Type 1 Diabetes Reversed in Gene-engineered Mice
Reuters Health

Thursday, May 30, 2002


NEW YORK (Reuters Health) - By boosting the production of a protein related to insulin, researchers in Spain have reversed type 1 diabetes in mice.

The study was carried out in genetically engineered mice, so it is uncertain whether the treatment will work in normal mice, much less in people. But the success does suggest that it might be possible to develop a gene therapy to treat type 1 diabetes, according to the study's authors.

Type 1 diabetes is sometimes called juvenile diabetes because it usually strikes at a younger age than the more common type 2 diabetes. In type 1 diabetes, the immune system launches a misguided attack against pancreatic cells called beta cells, which produce insulin. This leads to low or nonexistent levels of the sugar-regulating hormone. People with this type of diabetes must take daily insulin injections to survive.

To recover from type 1 diabetes, the body needs to have its supply of beta cells replenished. One experimental approach is to transplant islets, which are clusters of cells in the pancreas that contain beta cells. Unfortunately, the scarcity of donors and the risk that the immune system will destroy the transplanted cells limit this option.

A team at the Universitat Autonoma de Barcelona led by Dr. Fatima Bosch has developed a type of gene therapy that restores islets without a transplant of the cells.

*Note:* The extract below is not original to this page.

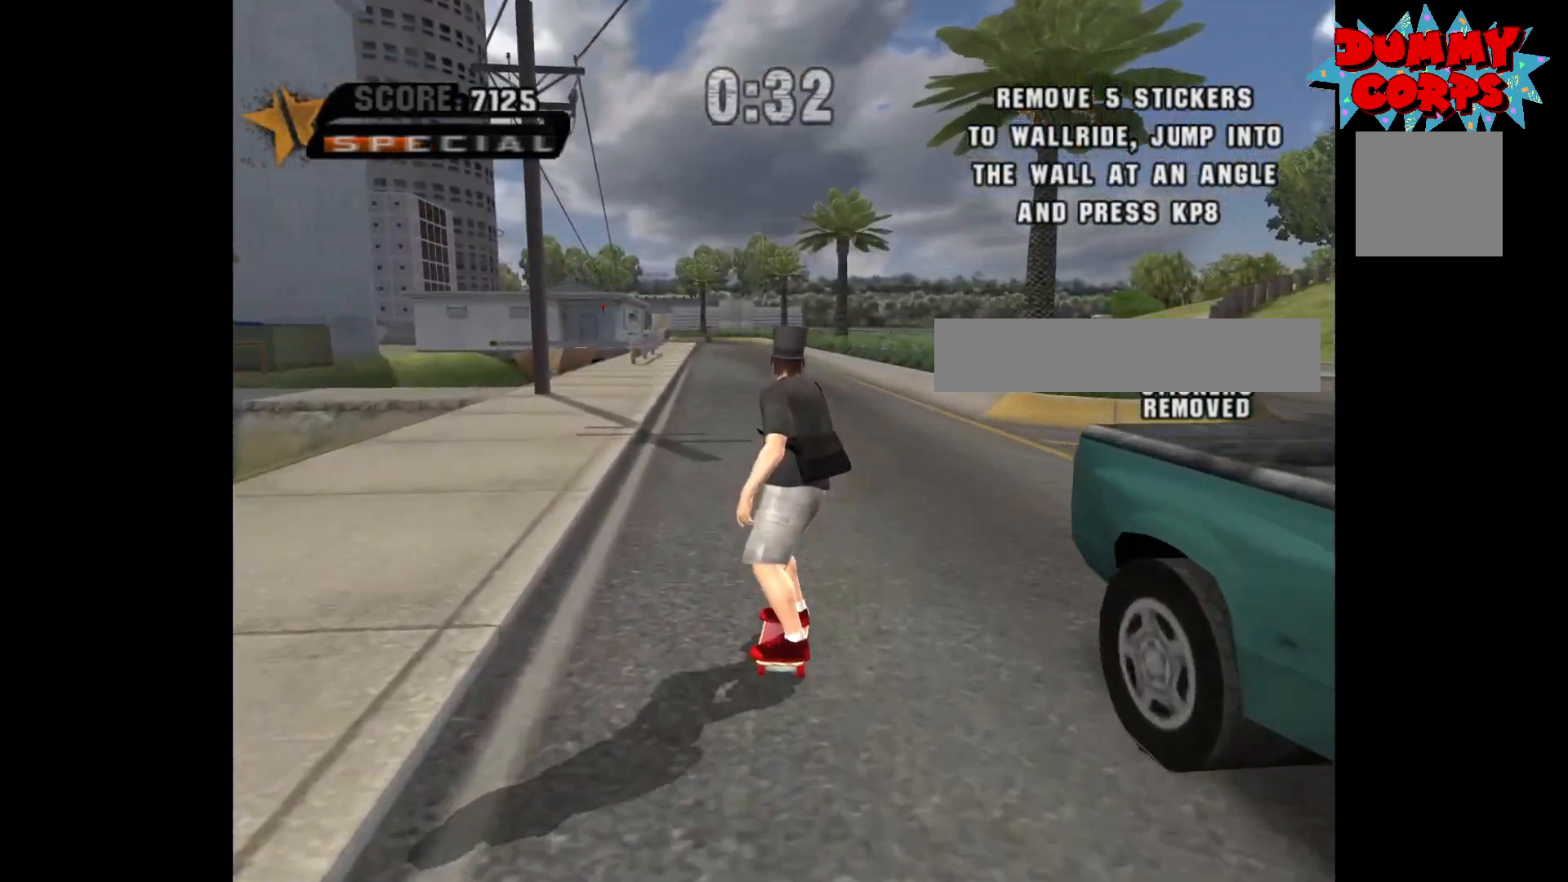
{"buttons": [], "left_stick": "center", "right_stick": "center", "events": [[183, "left_stick", "left"], [350, "left_stick", "center"]]}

Based on evidence that a substance called insulin-like growth factor-I (IGF-I) promotes the growth and development of pancreatic tissue, the researchers genetically engineered two strains of mice to overexpress the gene for IGF-I in beta cells. They then gave the mice multiple doses of a drug that triggers type 1 diabetes.

Not surprisingly, beta cells were destroyed and type 1 diabetes developed in both strains of genetically engineered mice. Eventually, however, the genetically engineered mice recovered, with the time varying depending on the strain of mice, according to a report in the May issue of The Journal of Clinical Investigation. Blood sugar levels, which initially rose, returned to normal, and the mice experienced a rebound in beta cells.

In contrast, a group of normal mice that had been exposed to the drug all developed diabetes and died.

Although most people are not diagnosed with type 1 diabetes until after symptoms--and the destruction of beta cells--are well under way, the study suggests that it might be possible to counteract the destruction of the insulin-producing cells by getting the pancreas to express factors, such as IGF-I, that encourage the growth of beta cells, according to the researchers.

"Our study suggests that IGF-I might be considered a candidate gene to be transferred to pancreatic islets as a new gene therapy approach for type 1 diabetes," Bosch's team concludes.